Até que ponto a palavra superação pode ser administrada? E a partir de quando perdemos o controle de tudo e nos damos conta de que nosso único desejo é o de ser o número 1 no que quer que façamos? Honestamente... Às vezes tenho a impressão de que certas pessoas são, na verdade, seus próprios inimigos.
Não é de hoje que os tabloides e os programas televisivos mostram o que artistas e desportistas são capazes de fazer para se manter no lugar mais alto do pódio ou em evidência na carreira, sempre conquistando novos papéis de destaque. O problema é justamente quando todos os limites do ético e do saudável são ultrapassados em nome de uma suposta fama ou prestígio.
E é aqui que reside o grande dilema da jovem bailarina Nina Sayers (vivida de forma intensa pela atriz Natalie Portman, vencedora do Oscar de melhor atriz por esse trabalho) no drama Cisne Negro, dirigido pelo cineasta Darren Aronofsky.
Escolhida como protagonista para a próxima montagem do balé Lago dos Cisnes, a promissora bailarina, ainda novata e não totalmente conhecedora das armadilhas que envolvem a sua profissão (e o mundo da dança de uma forma geral), tropeça em suas próprias dúvidas, divergências, na falta de coragem para assumir certos posicionamentos diante de uma mudança tão radical em sua vida, sem contar as sucessivas exigências vindas de dois focos distintos: a primeira dentro de casa, pela mãe, Erica (Barbara Hershey), uma relação extremamente possessiva, e a segunda profissional, enredada pela sedução e a cobrança excessiva de seu diretor, Thomas Leroy (Vincent Cassell, em atuação brilhante).
Com o aparecimento da misteriosa rival Lily (a belíssima Mila Kunis), seus questionamentos internos chegam à um patamar que beira à loucura total.
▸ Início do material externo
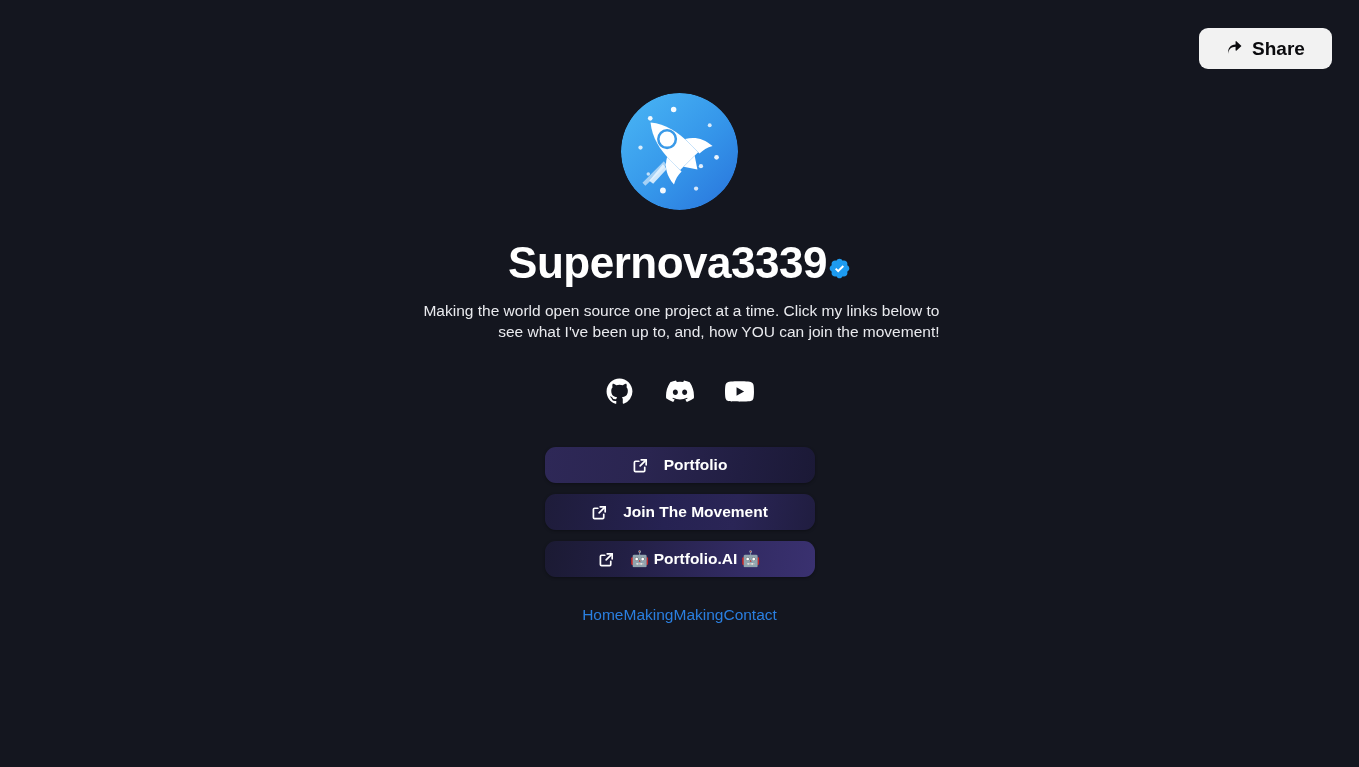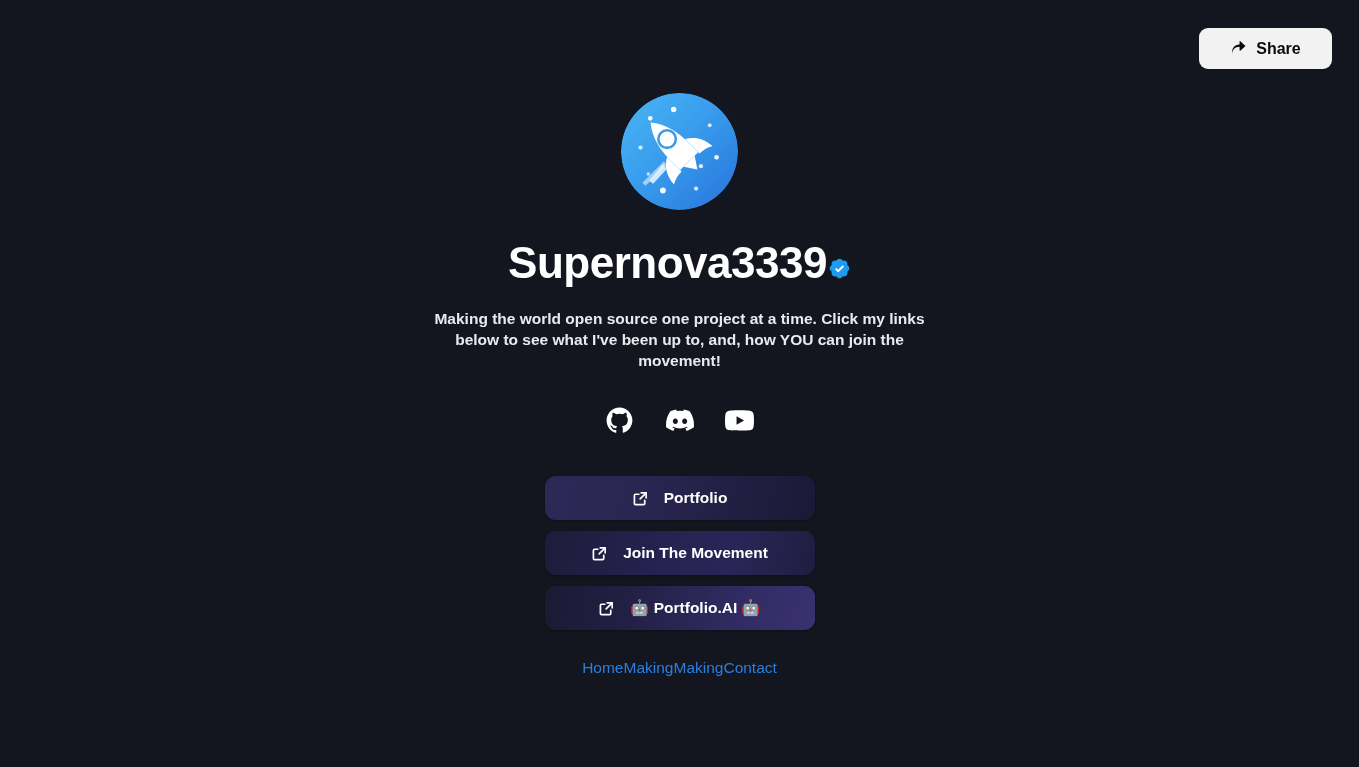--- a/index.html
+++ b/index.html
@@ -22,21 +22,21 @@
     top:28px; right:27px;
     width:133px; height:41px;
     background:#f2f2f2;
     color:#0b0b0e;
     border:none;
     border-radius:9px;
     display:flex;
     align-items:center;
     justify-content:center;
     gap:9px;
-    font-size:16px;
+    font-size:19px;
     font-weight:700;
     cursor:pointer;
     font-family:"Liberation Sans", sans-serif;
   }
   .share-btn .ico { display:flex; align-items:center; }
 
   
   .page {
     width:100%; height:100%;
     display:flex;
@@ -69,27 +69,27 @@
   }
   .verified {
     width:23px; height:23px;
     margin-left:1px;
     margin-top:10px;
     flex:none;
   }
 
   
   .bio {
-    margin-top:22px;
+    margin-top:14px;
     width:520px;
-    text-align:center;
+    text-align:right;
     font-size:15.5px;
     line-height:21px;
     color:#e9eaee;
-    font-weight:700;
+    font-weight:400;
   }
 
   
   .socials {
     margin-top:37px;
     display:flex;
     align-items:center;
     gap:32px;
   }
   .social-link {
@@ -103,21 +103,21 @@
 
   
   .links {
     margin-top:40px;
     display:flex;
     flex-direction:column;
     gap:11px;
   }
   .link-btn {
     width:270px;
-    height:44px;
+    height:36px;
     border-radius:11px;
     border:none;
     display:flex;
     align-items:center;
     justify-content:center;
     gap:15px;
     color:#ffffff;
     font-size:15.5px;
     font-weight:700;
     cursor:pointer;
E somente com muita força de vontade e determinação ela será capaz de combater tantos "adversários".
Aronofsky mistura estilos que em muito lembram o cinema psicológico do início da carreira de Brian de Palma (principalmente pela condição claustrofóbica em que se encontra a personagem principal) e o estilo narrativo de Roman Polanski (com lembranças que remetem a Repulsa ao sexo).
E dessa mistura de sobrenaturalidade com drama existencial ele cria uma metáfora para pensarmos o papel do ser humano numa sociedade tão exigente e que cobra tanto das pessoas, dividindo-as em dois grupos desiguais: os melhores e o restante da população.
Com uma câmera na mão que surpreende ao focalizar a dor, o desespero e o sacrifício que envolve uma das formas de arte mais genuínas e fantásticas da história da humanidade, o diretor realiza mais uma película audaz - o que vindo dele é praticamente clichê, vide produções fortes em seu currículo tais como Réquiem para um Sonho, O Lutador e o visceral Mãe! -, compondo assim uma cinematografia de enfrentamentos, algo que parece agradá-lo profundamente.
Em poucas palavras (se é possível resumir uma película dessas), Cisne Negro é subversivo ao mostrar o balé além do espetáculo, das luzes e dos aplausos de agradecimento vindos do público. É forte, indigesto em alguns momentos - o cineasta não tem medo de pesar a mão ao retratar certas psicoses e desejos da artista que desce às profundezas de sua própria alma rumo ao estrelato -, e profundamente brilhante.
E, provavelmente, acredito que é isso que está faltando no cinema contemporâneo: um pouco de ousadia. E não apenas meros efeitos especiais, tecnologias de captação de imagem e elencos esbeltos que mais funcionam como belas paisagens, porém sem conteúdo algum.
A grandeza do filme está justamente em se expor, algo que o cinema mundial contemporânea parece estar desaprendendo nos últimos anos, salvo um grupo restrito de grandes realizadores.
E pensar que eu vi essa pequena joia a primeira vez uma década atrás no cinema (e parece que foi ontem)...
P.S: eu conheço um grupo de pessoas que cataloga esse filme dentro do gênero terror. E quer saber? Eles não estão totalmente errados!